Improving Ourselves and Improving Services: Reducing Implicit Bias in Reference Interviews, Literature Searching, and Ourselves
Bias affects everything we do, but unconscious bias can have serious detrimental effects on the work that Librarians perform and their interactions with the communities they serve. We offer our experiences and research as a starting point for an interactive workshop, which explores tools that librarians can use to recognize and address unconscious bias ourselves, in scholarly research, and in the library systems we use to retrieve information. As Health Sciences Librarians, we utilize our experiences with the Health Sciences literature and health care systems to explore how librarians can address unconscious bias in their work.

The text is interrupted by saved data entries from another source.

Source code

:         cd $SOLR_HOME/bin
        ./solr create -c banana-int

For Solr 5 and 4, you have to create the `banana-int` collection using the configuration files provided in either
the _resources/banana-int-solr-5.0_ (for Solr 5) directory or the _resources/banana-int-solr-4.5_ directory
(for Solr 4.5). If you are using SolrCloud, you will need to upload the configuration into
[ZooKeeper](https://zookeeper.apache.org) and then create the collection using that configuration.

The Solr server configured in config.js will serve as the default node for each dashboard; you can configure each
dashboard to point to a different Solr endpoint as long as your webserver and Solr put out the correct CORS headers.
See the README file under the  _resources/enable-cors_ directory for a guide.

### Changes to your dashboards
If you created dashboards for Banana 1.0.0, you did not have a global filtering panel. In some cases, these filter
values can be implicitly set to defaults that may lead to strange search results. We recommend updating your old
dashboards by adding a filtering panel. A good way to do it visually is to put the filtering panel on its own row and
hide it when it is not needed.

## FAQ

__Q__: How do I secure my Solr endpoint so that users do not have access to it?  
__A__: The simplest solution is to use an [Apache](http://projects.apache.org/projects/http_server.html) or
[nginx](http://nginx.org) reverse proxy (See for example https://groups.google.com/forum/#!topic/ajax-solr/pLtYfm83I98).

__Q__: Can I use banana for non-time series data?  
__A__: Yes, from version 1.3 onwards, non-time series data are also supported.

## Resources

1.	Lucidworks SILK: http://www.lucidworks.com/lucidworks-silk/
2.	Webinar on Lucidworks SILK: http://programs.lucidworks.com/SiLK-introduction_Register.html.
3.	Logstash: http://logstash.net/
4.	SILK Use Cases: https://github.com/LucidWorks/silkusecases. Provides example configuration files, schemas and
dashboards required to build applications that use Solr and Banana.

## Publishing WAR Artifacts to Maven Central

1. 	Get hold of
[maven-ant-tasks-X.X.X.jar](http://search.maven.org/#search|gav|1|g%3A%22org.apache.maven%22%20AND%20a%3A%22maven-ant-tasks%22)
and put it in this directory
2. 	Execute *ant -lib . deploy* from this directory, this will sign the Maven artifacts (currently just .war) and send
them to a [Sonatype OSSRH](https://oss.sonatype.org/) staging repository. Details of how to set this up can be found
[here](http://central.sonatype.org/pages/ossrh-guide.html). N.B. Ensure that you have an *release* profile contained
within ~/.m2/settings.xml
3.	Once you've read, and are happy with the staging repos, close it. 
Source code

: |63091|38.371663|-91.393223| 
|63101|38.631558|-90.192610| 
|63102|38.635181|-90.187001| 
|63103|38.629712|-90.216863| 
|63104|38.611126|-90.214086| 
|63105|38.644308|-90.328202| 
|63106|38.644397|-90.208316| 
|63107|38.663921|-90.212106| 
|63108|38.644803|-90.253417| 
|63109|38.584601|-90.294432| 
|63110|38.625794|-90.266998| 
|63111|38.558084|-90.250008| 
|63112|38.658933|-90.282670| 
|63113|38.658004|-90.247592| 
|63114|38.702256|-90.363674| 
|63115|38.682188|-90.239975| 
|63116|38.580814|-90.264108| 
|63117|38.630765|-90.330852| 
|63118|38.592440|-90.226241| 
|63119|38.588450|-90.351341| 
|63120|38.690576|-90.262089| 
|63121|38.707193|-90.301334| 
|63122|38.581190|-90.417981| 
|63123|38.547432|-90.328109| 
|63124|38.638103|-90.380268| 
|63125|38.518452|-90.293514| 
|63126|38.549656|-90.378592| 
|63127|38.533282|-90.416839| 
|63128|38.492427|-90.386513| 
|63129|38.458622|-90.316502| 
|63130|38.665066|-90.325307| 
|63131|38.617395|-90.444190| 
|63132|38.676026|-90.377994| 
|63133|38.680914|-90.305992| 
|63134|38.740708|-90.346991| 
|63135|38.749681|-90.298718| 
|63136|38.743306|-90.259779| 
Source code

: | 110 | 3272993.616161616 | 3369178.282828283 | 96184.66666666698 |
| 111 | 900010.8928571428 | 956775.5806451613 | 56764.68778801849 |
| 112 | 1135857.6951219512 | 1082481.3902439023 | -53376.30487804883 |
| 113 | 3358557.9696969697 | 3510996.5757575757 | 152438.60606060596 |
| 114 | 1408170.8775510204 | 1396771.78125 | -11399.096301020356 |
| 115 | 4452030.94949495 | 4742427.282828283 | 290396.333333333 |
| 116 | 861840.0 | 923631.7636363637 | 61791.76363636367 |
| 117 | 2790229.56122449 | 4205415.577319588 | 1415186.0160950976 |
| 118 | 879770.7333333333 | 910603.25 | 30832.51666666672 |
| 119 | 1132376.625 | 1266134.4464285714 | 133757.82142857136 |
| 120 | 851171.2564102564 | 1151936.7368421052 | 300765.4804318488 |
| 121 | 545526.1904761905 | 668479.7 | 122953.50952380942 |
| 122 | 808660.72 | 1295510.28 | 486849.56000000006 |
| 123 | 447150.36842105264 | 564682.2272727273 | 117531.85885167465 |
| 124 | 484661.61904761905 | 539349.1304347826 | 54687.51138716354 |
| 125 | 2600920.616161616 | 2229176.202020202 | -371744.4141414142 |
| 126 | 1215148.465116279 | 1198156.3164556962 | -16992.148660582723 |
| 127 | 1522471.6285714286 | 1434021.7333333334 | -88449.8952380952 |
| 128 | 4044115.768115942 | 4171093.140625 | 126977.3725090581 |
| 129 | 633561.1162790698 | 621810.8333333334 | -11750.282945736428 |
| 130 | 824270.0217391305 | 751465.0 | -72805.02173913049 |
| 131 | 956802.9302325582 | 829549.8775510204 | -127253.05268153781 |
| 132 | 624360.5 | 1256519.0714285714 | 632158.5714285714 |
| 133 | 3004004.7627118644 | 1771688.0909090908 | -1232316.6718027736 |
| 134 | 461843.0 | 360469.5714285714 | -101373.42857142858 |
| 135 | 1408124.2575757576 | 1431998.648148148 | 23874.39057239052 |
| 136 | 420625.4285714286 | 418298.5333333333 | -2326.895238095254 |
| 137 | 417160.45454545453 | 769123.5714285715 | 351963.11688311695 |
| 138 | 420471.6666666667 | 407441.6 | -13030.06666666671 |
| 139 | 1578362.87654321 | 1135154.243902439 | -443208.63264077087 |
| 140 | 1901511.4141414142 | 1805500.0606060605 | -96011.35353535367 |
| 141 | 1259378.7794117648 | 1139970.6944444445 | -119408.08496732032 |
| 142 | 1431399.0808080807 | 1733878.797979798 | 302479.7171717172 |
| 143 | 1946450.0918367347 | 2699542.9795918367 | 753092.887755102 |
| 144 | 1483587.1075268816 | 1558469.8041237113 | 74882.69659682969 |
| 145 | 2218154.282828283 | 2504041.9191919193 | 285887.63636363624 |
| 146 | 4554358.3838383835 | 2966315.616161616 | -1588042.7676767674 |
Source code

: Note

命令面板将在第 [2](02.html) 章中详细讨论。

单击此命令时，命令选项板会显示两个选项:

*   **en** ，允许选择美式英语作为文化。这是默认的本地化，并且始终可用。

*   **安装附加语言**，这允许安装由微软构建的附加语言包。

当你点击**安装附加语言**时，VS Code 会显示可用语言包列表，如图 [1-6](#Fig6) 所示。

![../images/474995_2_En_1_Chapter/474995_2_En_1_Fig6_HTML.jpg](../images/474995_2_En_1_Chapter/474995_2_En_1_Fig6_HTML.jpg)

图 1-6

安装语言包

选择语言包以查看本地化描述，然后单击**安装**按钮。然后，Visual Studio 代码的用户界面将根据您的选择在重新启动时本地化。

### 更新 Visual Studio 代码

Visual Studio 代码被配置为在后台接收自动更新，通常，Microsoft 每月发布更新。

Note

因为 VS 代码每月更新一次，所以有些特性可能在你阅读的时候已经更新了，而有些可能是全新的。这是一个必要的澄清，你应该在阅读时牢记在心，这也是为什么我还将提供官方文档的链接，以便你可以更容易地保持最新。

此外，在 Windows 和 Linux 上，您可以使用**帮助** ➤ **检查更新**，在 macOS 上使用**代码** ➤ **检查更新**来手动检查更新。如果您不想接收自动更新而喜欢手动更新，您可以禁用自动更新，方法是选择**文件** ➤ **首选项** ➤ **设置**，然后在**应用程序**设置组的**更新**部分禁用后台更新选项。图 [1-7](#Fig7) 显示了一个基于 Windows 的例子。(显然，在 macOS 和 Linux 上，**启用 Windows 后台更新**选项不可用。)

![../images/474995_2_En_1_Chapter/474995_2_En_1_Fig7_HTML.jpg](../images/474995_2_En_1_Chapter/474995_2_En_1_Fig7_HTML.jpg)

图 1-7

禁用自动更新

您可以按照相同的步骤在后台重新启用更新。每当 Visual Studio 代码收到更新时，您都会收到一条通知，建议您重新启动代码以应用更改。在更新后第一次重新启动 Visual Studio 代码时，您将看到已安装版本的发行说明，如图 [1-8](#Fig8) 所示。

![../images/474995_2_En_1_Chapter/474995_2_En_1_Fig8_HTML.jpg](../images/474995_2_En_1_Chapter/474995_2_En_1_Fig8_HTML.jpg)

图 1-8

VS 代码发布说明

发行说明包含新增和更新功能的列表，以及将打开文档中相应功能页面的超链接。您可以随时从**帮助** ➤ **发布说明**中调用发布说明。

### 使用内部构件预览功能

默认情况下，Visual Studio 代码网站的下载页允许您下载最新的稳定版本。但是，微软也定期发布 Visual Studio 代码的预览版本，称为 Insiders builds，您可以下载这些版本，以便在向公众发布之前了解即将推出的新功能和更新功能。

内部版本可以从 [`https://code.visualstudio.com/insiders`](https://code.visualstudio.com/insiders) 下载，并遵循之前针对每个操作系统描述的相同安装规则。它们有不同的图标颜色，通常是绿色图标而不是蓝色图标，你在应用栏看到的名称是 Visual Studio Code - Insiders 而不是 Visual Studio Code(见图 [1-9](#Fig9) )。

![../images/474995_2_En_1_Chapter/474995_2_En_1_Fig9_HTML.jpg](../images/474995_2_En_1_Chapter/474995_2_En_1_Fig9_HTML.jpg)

Unconscious, or implicit, bias in medical research and care has been well documented—black patients on average receive less pain medication; heart attacks are underdiagnosed in women; and anyone who isn't a white male is underrepresented in clinical trials. This bias has important consequences. Our experience as medical librarians led us to develop this workshop that addresses what we can do as librarians to mitigate the effects of bias in literature searches, reference interviews, and our interactions with the communities we serve. While this program will focus on health sciences materials, we invite librarians from all subject specialties to join this workshop. This class uses interactive activities to highlight how implicit bias affects the health of historically underrepresented racial and ethnic groups in the United States and connect racial health disparities to implicit bias in health information. Health information and resources will be examined and explored in this active learning program, and participants will explore and gain knowledge of various resources to help them provide their users with health information tailored to meet the needs of the diverse communities they serve. At the end of the session, participants will be equipped to consider how their biases and the biases in information affect the communities they serve and develop techniques to address implicit bias in reference interviews including how to craft research questions and search queries.
If you are interested in attending this insightful workshop, please complete the online registration form.
Registration fee to be paid by check or exact cash amount at door:
$25 for SLA Members/students/retirees
$40 for Non-SLA Members
Thank you, and we look forward to seeing you at the October 4th Implicit Bias workshop.
Location and Parking information:
The Shields Library is located in the heart of the UC Davis campus near the Quad and the Memorial Union.
Parking is available for $10/day. The nearest parking lot is Visitor Parking Lot 5 (VP5).
Parking map and interactive campus map for VP5 @ http://campusmap.ucdavis.edu/?l=34
About the Presenters
Rachel Keiko Stark, MS, AHIP, is an ALA Spectrum Scholar (2010-2011), a MLA Rising Star (2017-2018) and the Health Sciences Librarian at Sacramento State University. She has previously worked at Kaiser Permanente as a Library Manager and as a Medical Librarian, at University of the Pacific as the Health Sciences Librarian, and, very briefly, as a Youth Services Librarian for the Sacramento Public Libraries. Rachel enjoys collaborative research with people across the United States and from multiple disciplines. She is a devoted dog mom and an avid gamer.
Mary-Kate Finnegan has served as the Health Sciences Librarian for the University of the Pacific since 2017. She is based at the Stockton, California campus but also serves the students enrolled in health sciences programs at the San Francisco and Sacramento campuses. Before this role, Mary-Kate worked for over a decade in the private sector after earning her BS in business with a concentration in accounting from the University of the Pacific and is thrilled to be “home again” after recently completing her MLIS from San Jose State University. Mary-Kate is interested in exploring how to incorporate evidenced-based learning as a research tool for other academic disciplines and enjoys participating in outreach opportunities.